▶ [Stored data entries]
== Segment start ==
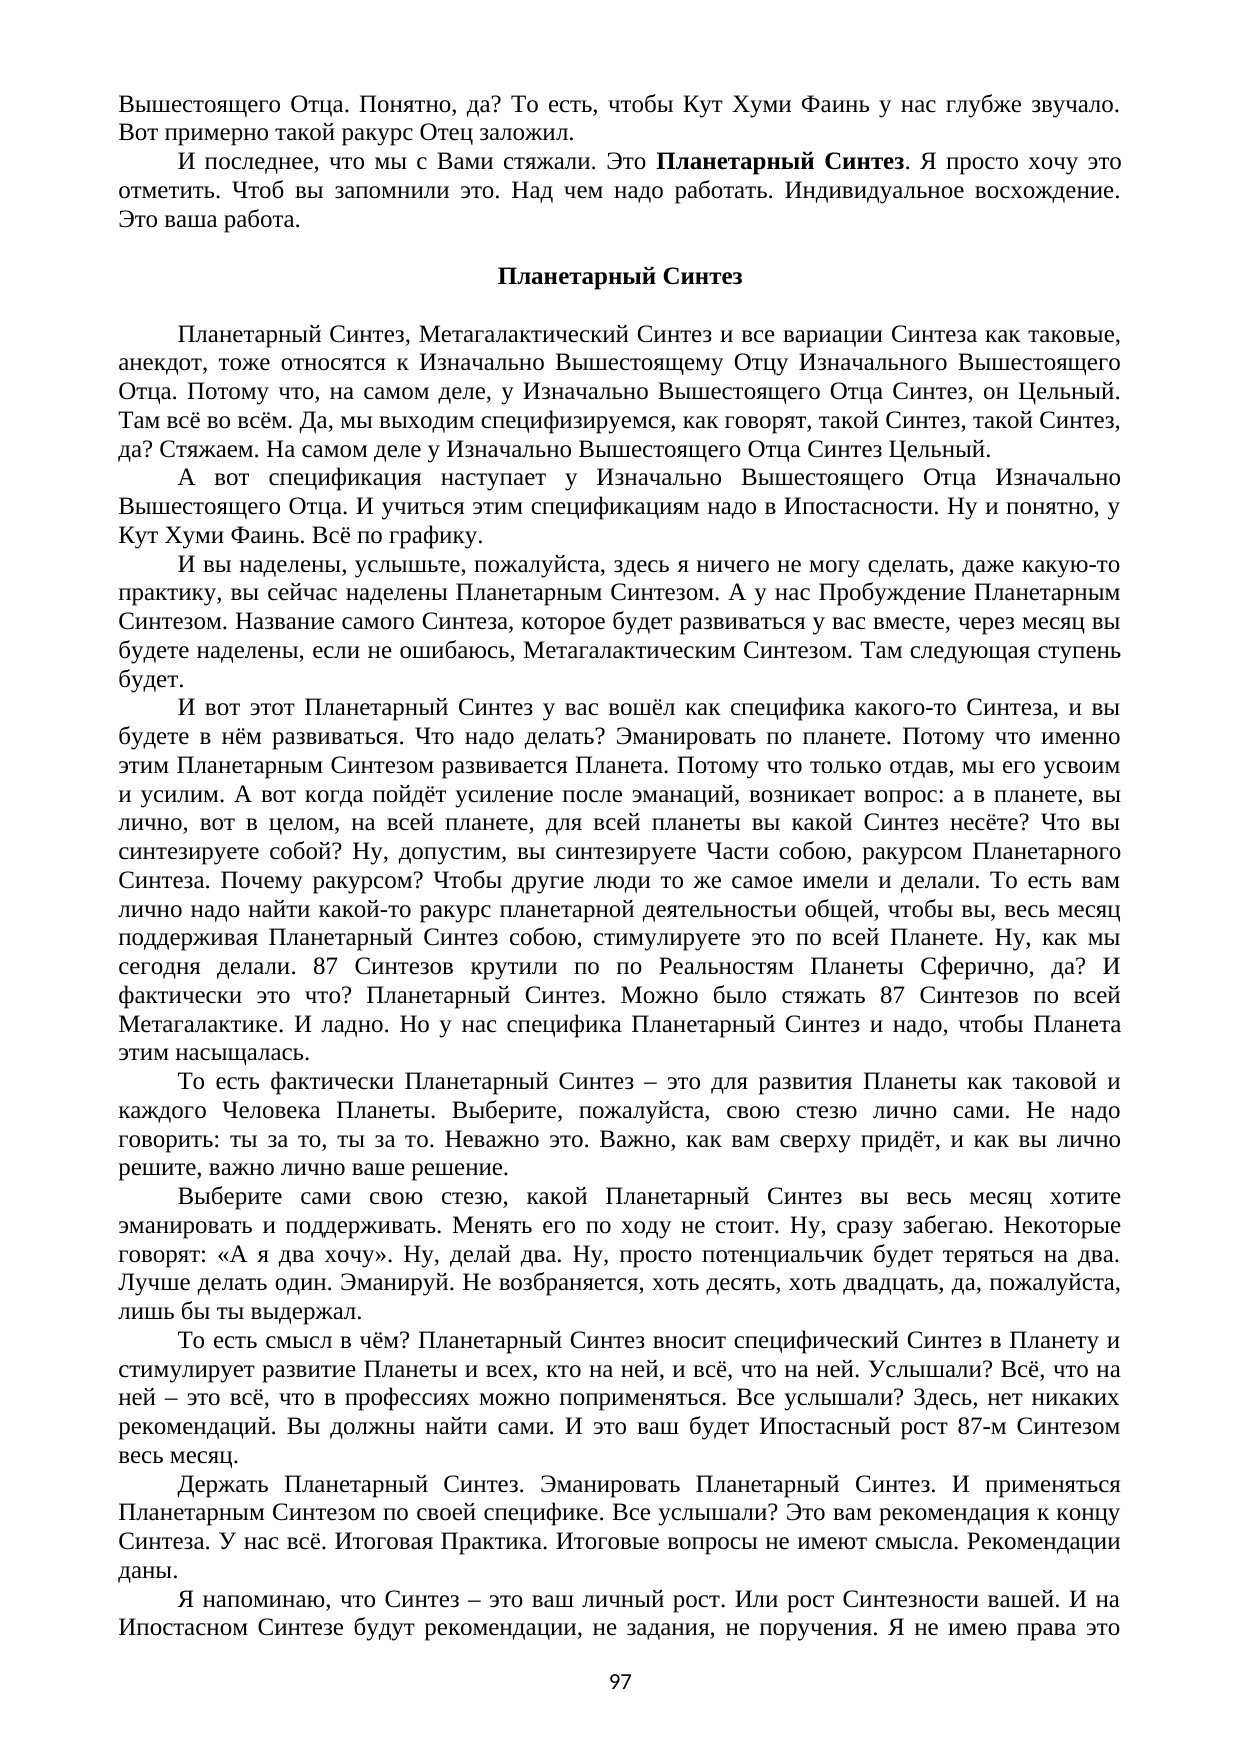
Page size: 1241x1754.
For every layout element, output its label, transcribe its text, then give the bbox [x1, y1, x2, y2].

text И вот этот Планетарный Синтез у вас вошёл как специфика какого-то Синтеза, и вы будете в нём развиваться. Что надо делать? Эманировать по планете. Потому что именно этим Планетарным Синтезом развивается Планета. Потому что только отдав, мы его усвоим и усилим. А вот когда пойдёт усиление после эманаций, возникает вопрос: а в планете, вы лично, вот в целом, на всей планете, для всей планеты вы какой Синтез несёте? Что вы синтезируете собой? Ну, допустим, вы синтезируете Части собою, ракурсом Планетарного Синтеза. Почему ракурсом? Чтобы другие люди то же самое имели и делали. То есть вам лично надо найти какой-то ракурс планетарной деятельностьи общей, чтобы вы, весь месяц поддерживая Планетарный Синтез собою, стимулируете это по всей Планете. Ну, как мы сегодня делали. 87 Синтезов крутили по по Реальностям Планеты Сферично, да? И фактически это что? Планетарный Синтез. Можно было стяжать 87 Синтезов по всей Метагалактике. И ладно. Но у нас специфика Планетарный Синтез и надо, чтобы Планета этим насыщалась. [118, 692, 1122, 1066]
text И вы наделены, услышьте, пожалуйста, здесь я ничего не могу сделать, даже какую-то практику, вы сейчас наделены Планетарным Синтезом. А у нас Пробуждение Планетарным Синтезом. Название самого Синтеза, которое будет развиваться у вас вместе, через месяц вы будете наделены, если не ошибаюсь, Метагалактическим Синтезом. Там следующая ступень будет. [118, 549, 1122, 692]
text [118, 1584, 1122, 1641]
text Держать Планетарный Синтез. Эманировать Планетарный Синтез. И применяться Планетарным Синтезом по своей специфике. Все услышали? Это вам рекомендация к концу Синтеза. У нас всё. Итоговая Практика. Итоговые вопросы не имеют смысла. Рекомендации даны. [118, 1469, 1122, 1584]
text Планетарный Синтез, Метагалактический Синтез и все вариации Синтеза как таковые, анекдот, тоже относятся к Изначально Вышестоящему Отцу Изначального Вышестоящего Отца. Потому что, на самом деле, у Изначально Вышестоящего Отца Синтез, он Цельный. Там всё во всём. Да, мы выходим специфизируемся, как говорят, такой Синтез, такой Синтез, да? Стяжаем. На самом деле у Изначально Вышестоящего Отца Синтез Цельный. [118, 319, 1122, 462]
text То есть фактически Планетарный Синтез – это для развития Планеты как таковой и каждого Человека Планеты. Выберите, пожалуйста, свою стезю лично сами. Не надо говорить: ты за то, ты за то. Неважно это. Важно, как вам сверху придёт, и как вы лично решите, важно лично ваше решение. [118, 1066, 1122, 1181]
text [118, 89, 1122, 146]
text То есть смысл в чём? Планетарный Синтез вносит специфический Синтез в Планету и стимулирует развитие Планеты и всех, кто на ней, и всё, что на ней. Услышали? Всё, что на ней – это всё, что в профессиях можно поприменяться. Все услышали? Здесь, нет никаких рекомендаций. Вы должны найти сами. И это ваш будет Ипостасный рост 87-м Синтезом весь месяц. [118, 1325, 1122, 1469]
text И последнее, что мы с Вами стяжали. Это Планетарный Синтез. Я просто хочу это отметить. Чтоб вы запомнили это. Над чем надо работать. Индивидуальное восхождение. Это ваша работа. [118, 146, 1122, 232]
text А вот спецификация наступает у Изначально Вышестоящего Отца Изначально Вышестоящего Отца. И учиться этим спецификациям надо в Ипостасности. Ну и понятно, у Кут Хуми Фаинь. Всё по графику. [118, 462, 1122, 549]
subtitle Планетарный Синтез [118, 261, 1122, 290]
text Выберите сами свою стезю, какой Планетарный Синтез вы весь месяц хотите эманировать и поддерживать. Менять его по ходу не стоит. Ну, сразу забегаю. Некоторые говорят: «А я два хочу». Ну, делай два. Ну, просто потенциальчик будет теряться на два. Лучше делать один. Эманируй. Не возбраняется, хоть десять, хоть двадцать, да, пожалуйста, лишь бы ты выдержал. [118, 1181, 1122, 1325]
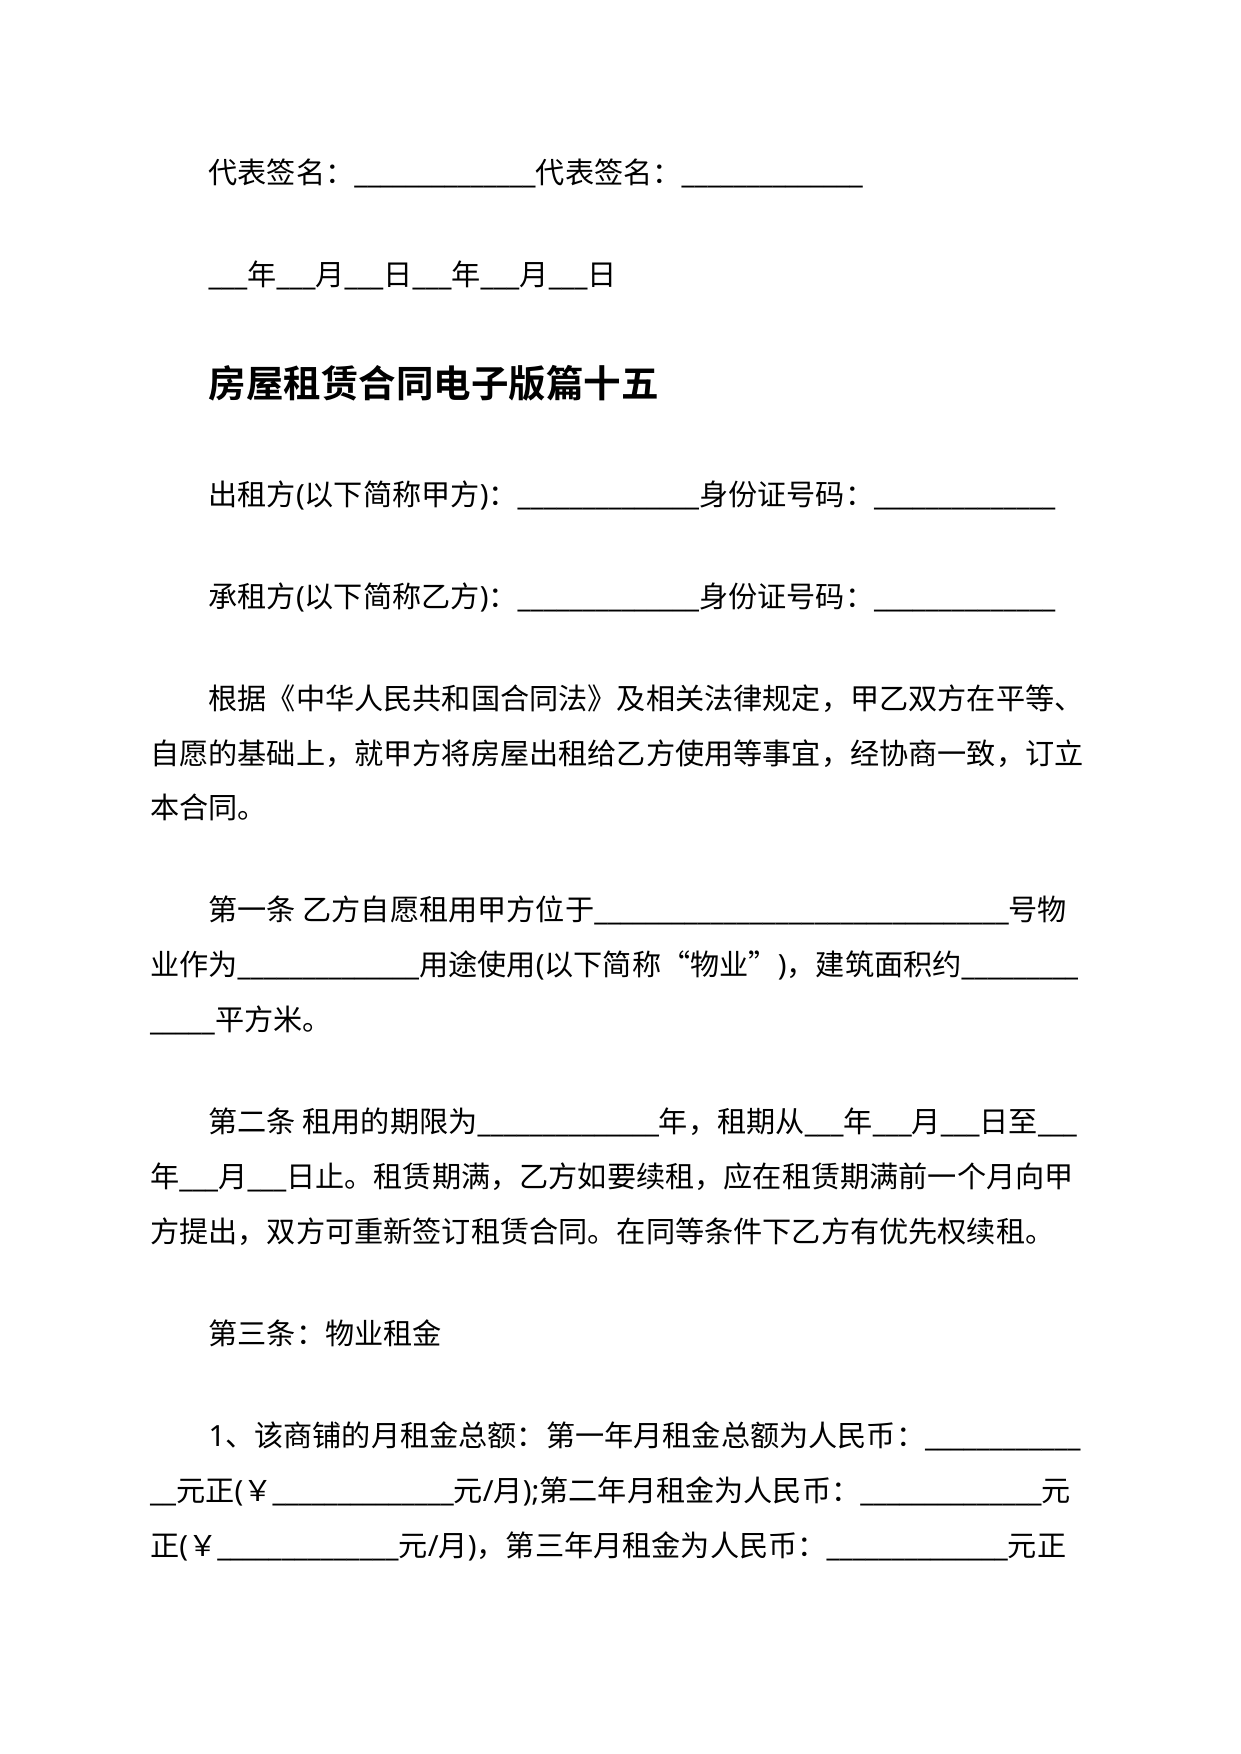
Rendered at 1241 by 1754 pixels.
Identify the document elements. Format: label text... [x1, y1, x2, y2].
== Segment end ==
Give every entry back unchanged, with no pictures.

▶ [Response to this exercise]
Page size: 1241x1754.
For every layout element, output its label, transcribe its text, then give the bbox [x1, y1, x2, y2].

text И вот этот Планетарный Синтез у вас вошёл как специфика какого-то Синтеза, и вы будете в нём развиваться. Что надо делать? Эманировать по планете. Потому что именно этим Планетарным Синтезом развивается Планета. Потому что только отдав, мы его усвоим и усилим. А вот когда пойдёт усиление после эманаций, возникает вопрос: а в планете, вы лично, вот в целом, на всей планете, для всей планеты вы какой Синтез несёте? Что вы синтезируете собой? Ну, допустим, вы синтезируете Части собою, ракурсом Планетарного Синтеза. Почему ракурсом? Чтобы другие люди то же самое имели и делали. То есть вам лично надо найти какой-то ракурс планетарной деятельностьи общей, чтобы вы, весь месяц поддерживая Планетарный Синтез собою, стимулируете это по всей Планете. Ну, как мы сегодня делали. 87 Синтезов крутили по по Реальностям Планеты Сферично, да? И фактически это что? Планетарный Синтез. Можно было стяжать 87 Синтезов по всей Метагалактике. И ладно. Но у нас специфика Планетарный Синтез и надо, чтобы Планета этим насыщалась. [118, 692, 1122, 1066]
text И вы наделены, услышьте, пожалуйста, здесь я ничего не могу сделать, даже какую-то практику, вы сейчас наделены Планетарным Синтезом. А у нас Пробуждение Планетарным Синтезом. Название самого Синтеза, которое будет развиваться у вас вместе, через месяц вы будете наделены, если не ошибаюсь, Метагалактическим Синтезом. Там следующая ступень будет. [118, 549, 1122, 692]
text [118, 1584, 1122, 1641]
text Держать Планетарный Синтез. Эманировать Планетарный Синтез. И применяться Планетарным Синтезом по своей специфике. Все услышали? Это вам рекомендация к концу Синтеза. У нас всё. Итоговая Практика. Итоговые вопросы не имеют смысла. Рекомендации даны. [118, 1469, 1122, 1584]
text Планетарный Синтез, Метагалактический Синтез и все вариации Синтеза как таковые, анекдот, тоже относятся к Изначально Вышестоящему Отцу Изначального Вышестоящего Отца. Потому что, на самом деле, у Изначально Вышестоящего Отца Синтез, он Цельный. Там всё во всём. Да, мы выходим специфизируемся, как говорят, такой Синтез, такой Синтез, да? Стяжаем. На самом деле у Изначально Вышестоящего Отца Синтез Цельный. [118, 319, 1122, 462]
text То есть фактически Планетарный Синтез – это для развития Планеты как таковой и каждого Человека Планеты. Выберите, пожалуйста, свою стезю лично сами. Не надо говорить: ты за то, ты за то. Неважно это. Важно, как вам сверху придёт, и как вы лично решите, важно лично ваше решение. [118, 1066, 1122, 1181]
text [118, 89, 1122, 146]
text То есть смысл в чём? Планетарный Синтез вносит специфический Синтез в Планету и стимулирует развитие Планеты и всех, кто на ней, и всё, что на ней. Услышали? Всё, что на ней – это всё, что в профессиях можно поприменяться. Все услышали? Здесь, нет никаких рекомендаций. Вы должны найти сами. И это ваш будет Ипостасный рост 87-м Синтезом весь месяц. [118, 1325, 1122, 1469]
text И последнее, что мы с Вами стяжали. Это Планетарный Синтез. Я просто хочу это отметить. Чтоб вы запомнили это. Над чем надо работать. Индивидуальное восхождение. Это ваша работа. [118, 146, 1122, 232]
text А вот спецификация наступает у Изначально Вышестоящего Отца Изначально Вышестоящего Отца. И учиться этим спецификациям надо в Ипостасности. Ну и понятно, у Кут Хуми Фаинь. Всё по графику. [118, 462, 1122, 549]
subtitle Планетарный Синтез [118, 261, 1122, 290]
text Выберите сами свою стезю, какой Планетарный Синтез вы весь месяц хотите эманировать и поддерживать. Менять его по ходу не стоит. Ну, сразу забегаю. Некоторые говорят: «А я два хочу». Ну, делай два. Ну, просто потенциальчик будет теряться на два. Лучше делать один. Эманируй. Не возбраняется, хоть десять, хоть двадцать, да, пожалуйста, лишь бы ты выдержал. [118, 1181, 1122, 1325]
Rendered at 1241 by 1754 pixels.
Identify the document elements. Format: label text... [x1, y1, x2, y2].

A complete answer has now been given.